PROMPT 1 - In the piece below about San Jose's downtown, in what year did the writer first see San Jose?
PROMPT 2 - Continue the piece below about San Jose's downtown, picking up after its final sentence.

TEXT PROVIDED -
Donald Pittenger writes:

Dear Blowhards:

San Jose is like a pin-headed giant.

Even though there are more than 900,000 residents within the city limits, the place has small downtown. There's a reason for this.

The reason is that the city didn't develop "organically."

I first laid eyes on San Jose in 1951 while on my first trip to California. We were probably driving along the Milpitas-Alviso road (state highway 237). In those days it was a country road, the first dry-land opportunity south of San Francisco to duck across to the east side of the bay. (We had breakfasted in Santa Clara and were on our way to Sacramento via Stockton.) To the south of the road were acres and acres of fruit trees. And I could spy way in the distance the tops of a few office buildings. That was downtown San Jose, basically an agriculture business center.

Thirty years later the orchards were gone and San Jose was part of the Silicon Valley sprawl. Offices for high-tech companies were spreading from Sunnyvale and Santa Clara across the south end of the bay below the Milpitas-Alviso road to a point a few miles north of downtown. There were other office pockets, but not a large amount of development downtown.

Today there are more tall buildings downtown, but not nearly as many as one would expect for a city of San Jose's population.

You see, after around 1955-60, San Jose didn't expand from its center. Rather, it was flooded with largely residential growth from the northwest. Its downtown wasn't the economic growth-engine found in more isolated large cities.

Efforts have been going on for some time to establish a viable downtown. As I mentioned, there are some new-ish office buildings (though their height and location are constrained by the fact that downtown is partly in the flight path of the airport). There is a nice Fairmont hotel and a fine, restored movie house that is now home to a lively opera company.

What the city could use is a really snazzy retail development that would bring in lots of people and dollars.

As a matter of fact, San Jose does have such a development. But it's not located downtown.

ENTRIES SUPPLIED -
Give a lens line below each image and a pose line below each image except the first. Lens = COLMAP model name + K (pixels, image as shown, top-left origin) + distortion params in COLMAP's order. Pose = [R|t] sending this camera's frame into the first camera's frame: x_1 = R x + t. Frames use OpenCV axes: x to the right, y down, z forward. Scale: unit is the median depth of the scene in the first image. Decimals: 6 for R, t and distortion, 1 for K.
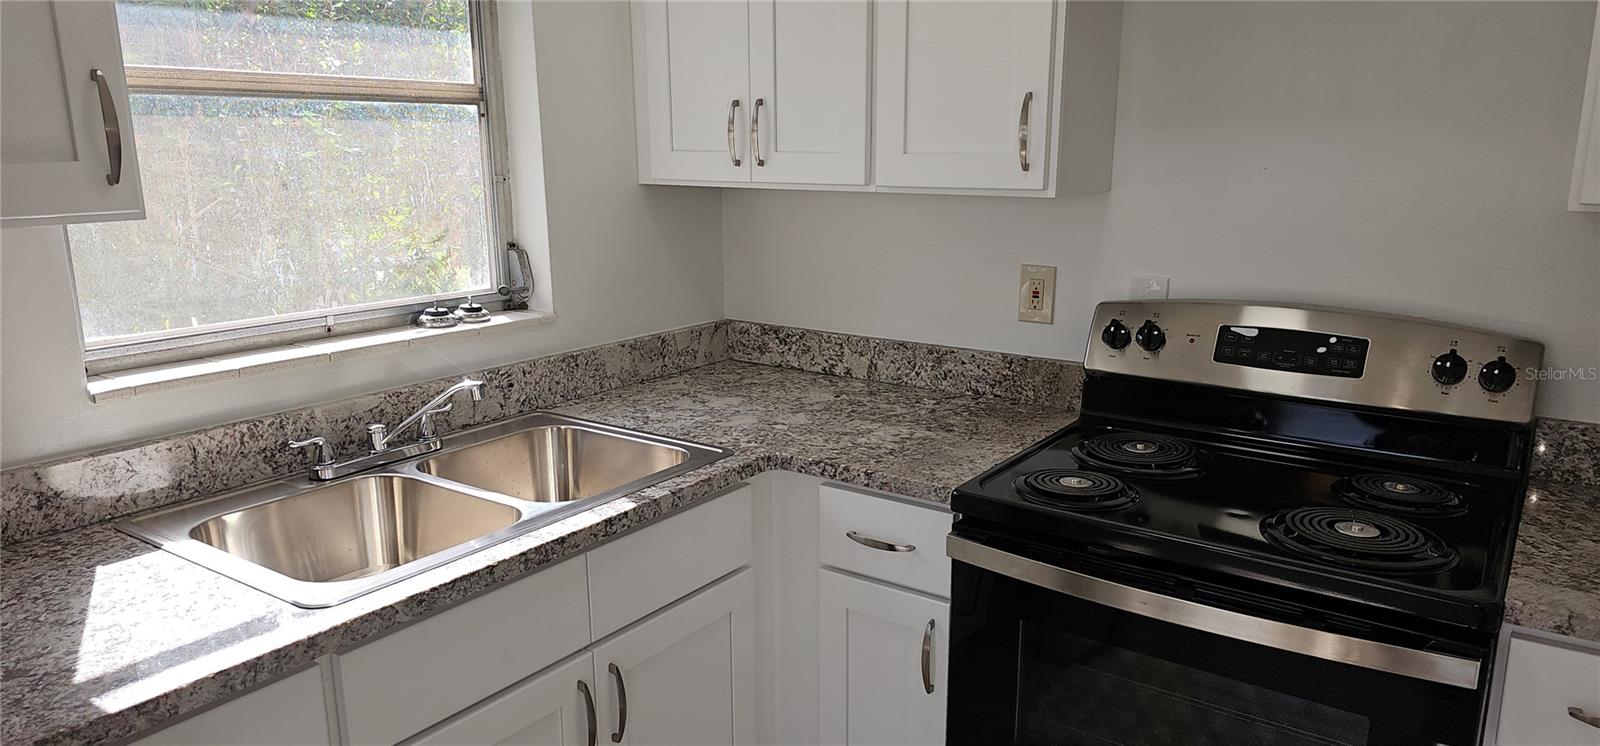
lens RADIAL K [[1062.2, 0, 807.4], [0, 1062.2, 386.1], [0, 0, 1]] dist [0.040039, -0.064988]
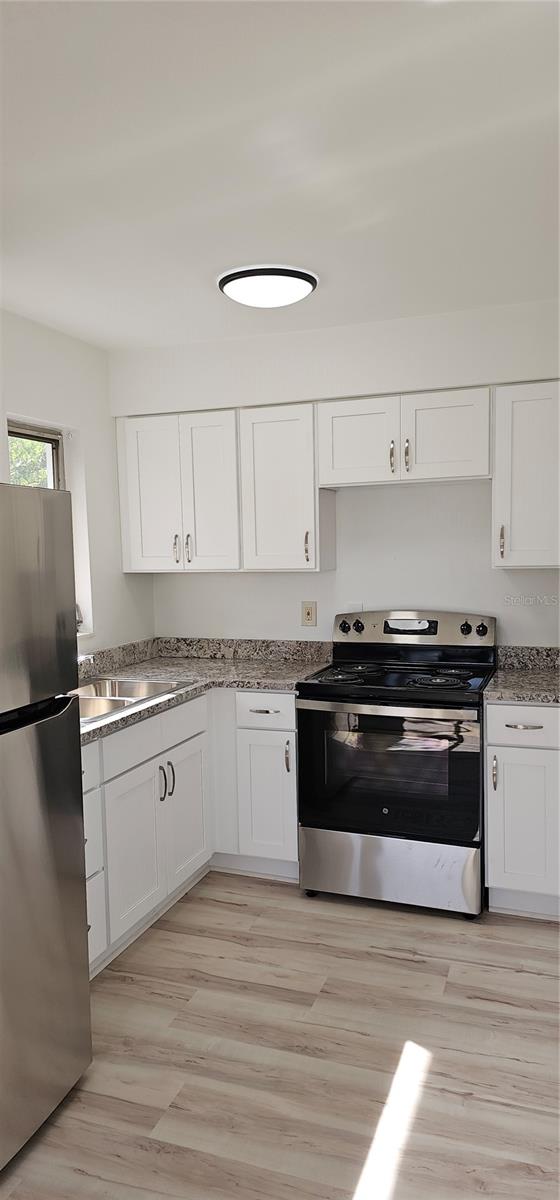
lens RADIAL K [[796.6, 0, 275.4], [0, 796.6, 609.4], [0, 0, 1]] dist [0.040039, -0.064988]
pose [[0.966167, -0.039660, 0.254851, -0.320985], [0.077256, 0.987239, -0.139251, 0.151953], [-0.246077, 0.154228, 0.956901, -0.698203]]
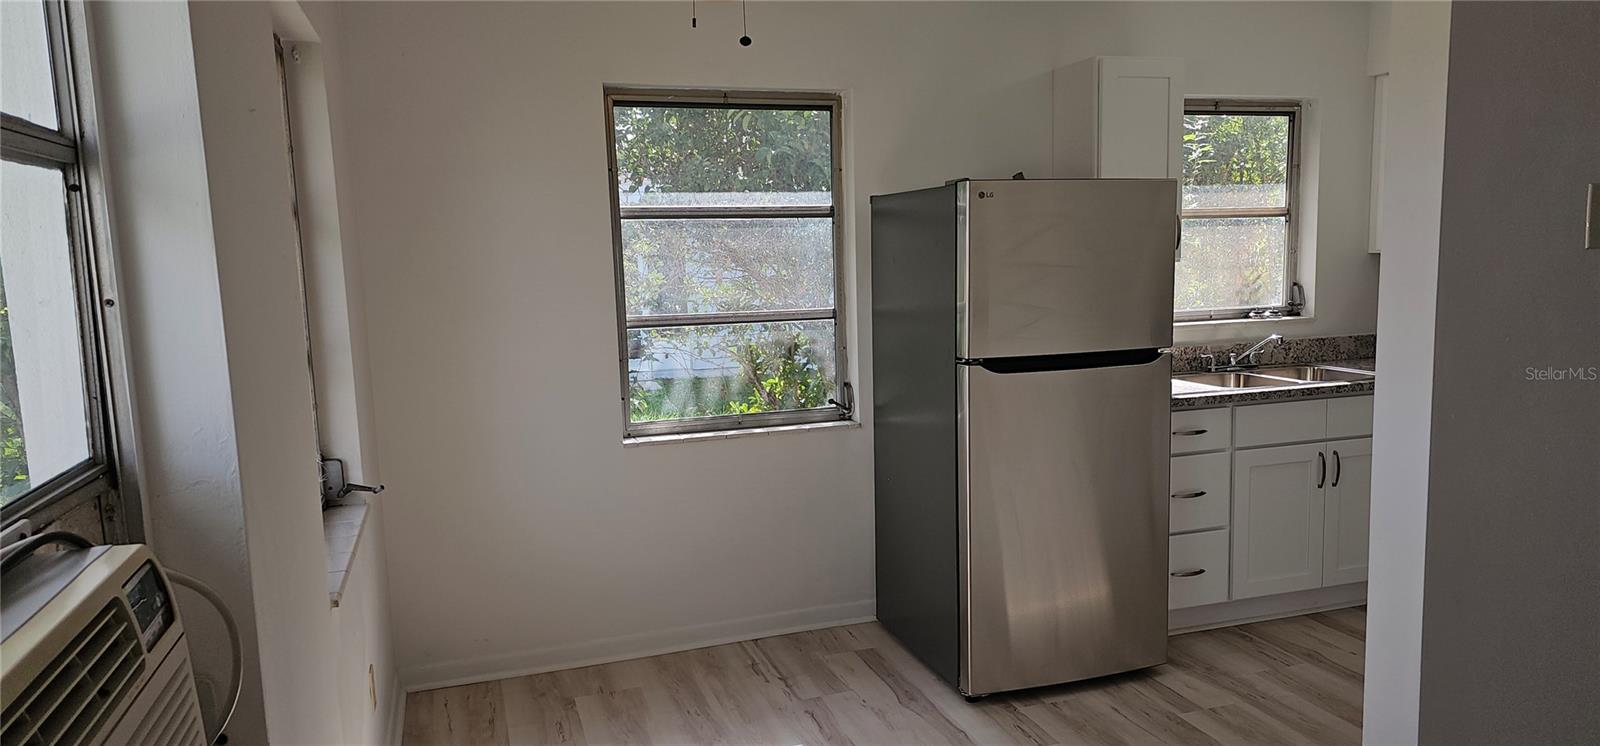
lens RADIAL K [[1062.2, 0, 807.4], [0, 1062.2, 386.1], [0, 0, 1]] dist [0.040039, -0.064988]
pose [[0.798958, 0.060221, -0.598364, 0.231248], [-0.111696, 0.992521, -0.049250, 0.292435], [0.590923, 0.106184, 0.799709, -1.272498]]
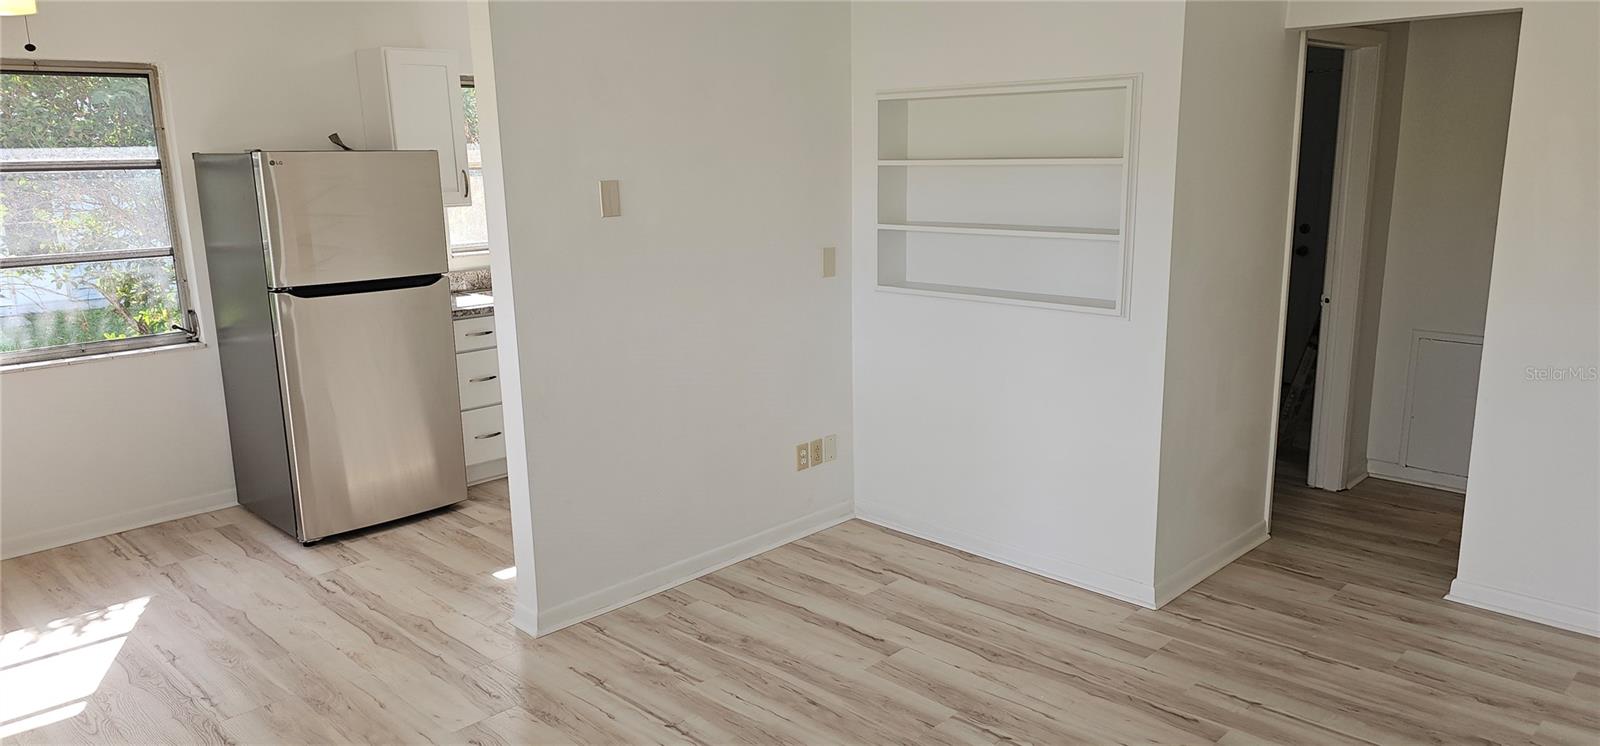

RESPONSE 1 - 1951

RESPONSE 2 -
The glitz capitol of southern Silicon Valley is Santana Row on Stevens Creek Boulevard across from the Valley Fair shopping center and near the interchange of Interstates 280 and 880.

Santana Row is a mixed retail-residential area atop a street grid. It's three or four blocks long (though the blocks are of unequal length) and two or three blocks wide. The main street is lined with four story structures intended to evoke a European city street. The three upper floors house apartments and condos while street level is for shops and restaurants.

Here are some pictures I recently snapped.

Santana Row - 1.jpg

Santana Row - 2.jpg

Shopping is decidedly upscale -- Wikipedia notes that it was intended to be the Rodeo Drive of the north. Gucci, Salvatore Ferragamo, Furla, Tod, Donald J. Pliner, Tumi, Brooks Brothers and Burberry have their own shops. St. John also gave Santana Row a try, but is now missing in action.

Thankfully for cheapo me, most of the restaurants are reasonably priced.

Santana Row got off to a slow start three years or so ago, but now draws good crowds; being across the street from a mall containing 363 stores including Nordstrom and Macy's doesn't hurt.

I go to Santana Row a lot. No, I can't afford the $300+ shoes I seem to see everywhere. I'm there because it's just a few miles from the San Jose airport. I can grab a decent meal before my plane leaves for Seattle and don't have to worry about getting caught in freeway traffic on the way to the airport -- as I used to when having dinner farther afield before I discovered Santana Row.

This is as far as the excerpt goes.